Later that day, traditional games of the blowpipe, arm-wrestling, and football contests are held. Traditionally, on June 1, an open house is declared and this continues until the end of the month.

Gardians lead the bull running along the streets of Arles.

Feria du Riz

After the annual, machine-intensive planting and harvesting of rice has finished in the delta lands of the River Rhone, the festival of celebration begins.

The city of Arles and ‘capital’ of the Camargue, sees a vast increase in its local population mixed with tourists to witness the events.

Dressed in traditional local costumes the Arlesian inhabitants paint a multi-coloured picture. During the three days of this festival, roving troubadours in the form of small bands (penas) and choirs roam the streets, singing local songs in dialect until the late evening.

Market stalls are set up, selling locally produced cheese, wines, meats, honey, jams, and fresh lavender bunches.

Arles is a World Heritage Site owing to its long history, dating back to its founding by the Romans in 123 BC and graced with a well preserved Roman amphitheatre and arena as well as Emperor Constantine’s thermal baths.

During the Feria, bull running (encierros) occurs along its streets with ‘Gardians’ – cowboys/ranchers, on their white horses, controlling the bulls with local youths following to try to touch the tails of the stampeding Camargue black bulls.

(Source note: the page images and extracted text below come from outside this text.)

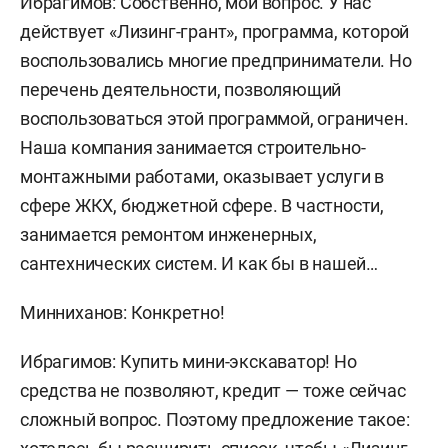
Ибрагимов: Собственно, мой вопрос. У нас
действует «Лизинг-грант», программа, которой
воспользовались многие предприниматели. Но
перечень деятельности, позволяющий
воспользоваться этой программой, ограничен.
Наша компания занимается строительно-
монтажными работами, оказывает услуги в
сфере ЖКХ, бюджетной сфере. В частности,
занимается ремонтом инженерных,
сантехнических систем. И как бы в нашей…
Минниханов: Конкретно!
Ибрагимов: Купить мини-экскаватор! Но
средства не позволяют, кредит — тоже сейчас
сложный вопрос. Поэтому предложение такое: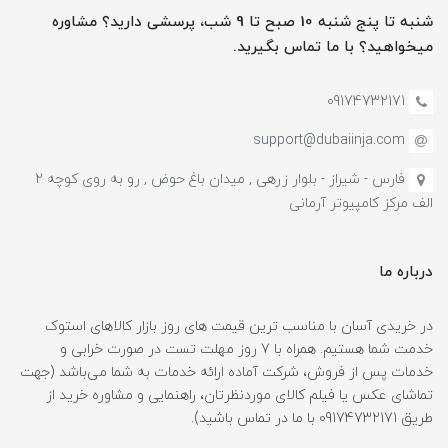
شنبه تا پنج شنبه 10 صبح تا 9 شب، پرسشی دارید؟ مشاوره
میخواهید؟ با ما تماس بگیرید.
09174732171
support@dubaiinja.com
فارس - شیراز - بلوار زرهی , میدان باغ حوض , رو به روی کوچه 2
الف مرکز کامپیوتر آرمانی
درباره ما
در خریدی آسان با مناسب ترین قیمت های روز بازار کالاهای استوک
خدمت شما هستیم. همراه با 7 روز مهلت تست در صورت خرابی و
خدمات پس از فروش، شرکت آماده ارائه خدمات به شما می‌باشد (جهت
تماشای عکس یا فیلم کالای موردنظرتان، راهنمایی و مشاوره خرید از
طریق 09174732171 با ما در تماس باشید).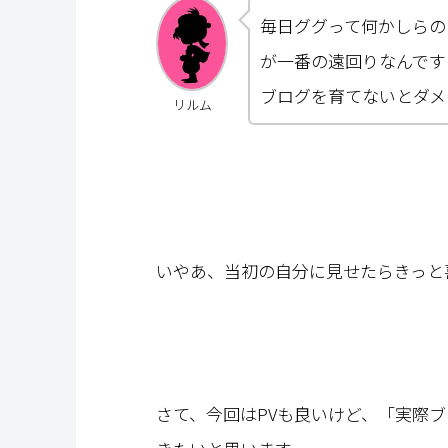
毎日ググって何かしらの
が一番の遠回りなんです
ブログを育てないとダメ
リルム
いやあ、当初の自分に見せたらきっと
さて、今回はPVも良いけど、「実際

Each day of the festival and in the Arena, the ‘Courses Camargues’ unwinds with brave young men (aspiring matadors) trying to take tassels or tags off a bull’s horns without injury to themselves or the bull.

The ‘Corrida’ or bull fight, in the Roman Arena, is a spectacular occasion with a knowledgeable local crowd applauding or booing the relative skills of the matadors.

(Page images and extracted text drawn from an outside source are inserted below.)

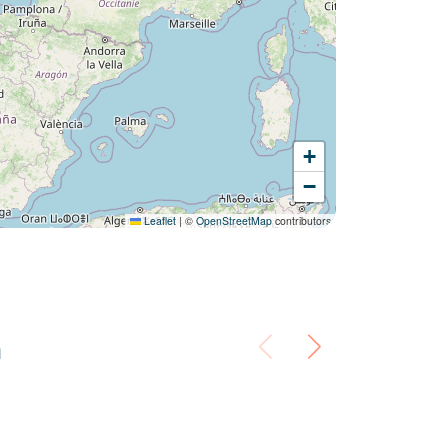
+
−
Leaflet
|
©
OpenStreetMap
contributors
n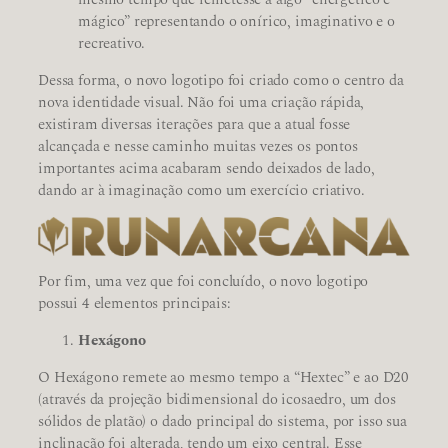
mágico” representando o onírico, imaginativo e o
recreativo.
Dessa forma, o novo logotipo foi criado como o centro da
nova identidade visual. Não foi uma criação rápida,
existiram diversas iterações para que a atual fosse
alcançada e nesse caminho muitas vezes os pontos
importantes acima acabaram sendo deixados de lado,
dando ar à imaginação como um exercício criativo.
Por fim, uma vez que foi concluído, o novo logotipo
possui 4 elementos principais:
Hexágono
O Hexágono remete ao mesmo tempo a “Hextec” e ao D20
(através da projeção bidimensional do icosaedro, um dos
sólidos de platão) o dado principal do sistema, por isso sua
inclinação foi alterada, tendo um eixo central. Esse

I was once anti-bullfighting, but having seen many matadors despatch a bull quickly with the correct thrust of their sword blade, I have changed my mind.

Actually, a bullfight is an artistic event, as so well described by the late author Ernest Hemmingway.

I shall be there this September to soak up the Feria du Riz, in much the same way that my Malaysian friends have allowed me over the years, to be included for Gawai Dayak and Kaamatan.

As we celebrate these harvest festivals, wherever we are in the world, we should, whatever our beliefs, offer a prayer to the creator for the blood, sweat and tears that our farmers have experienced in bringing the harvest home with nature’s blessings.

We should also pray for those in other countries who, through, war, pestilence and climate change, have no harvest this year nor in recent years. Do enjoy your Kaamatan or Gawai Dayak holiday.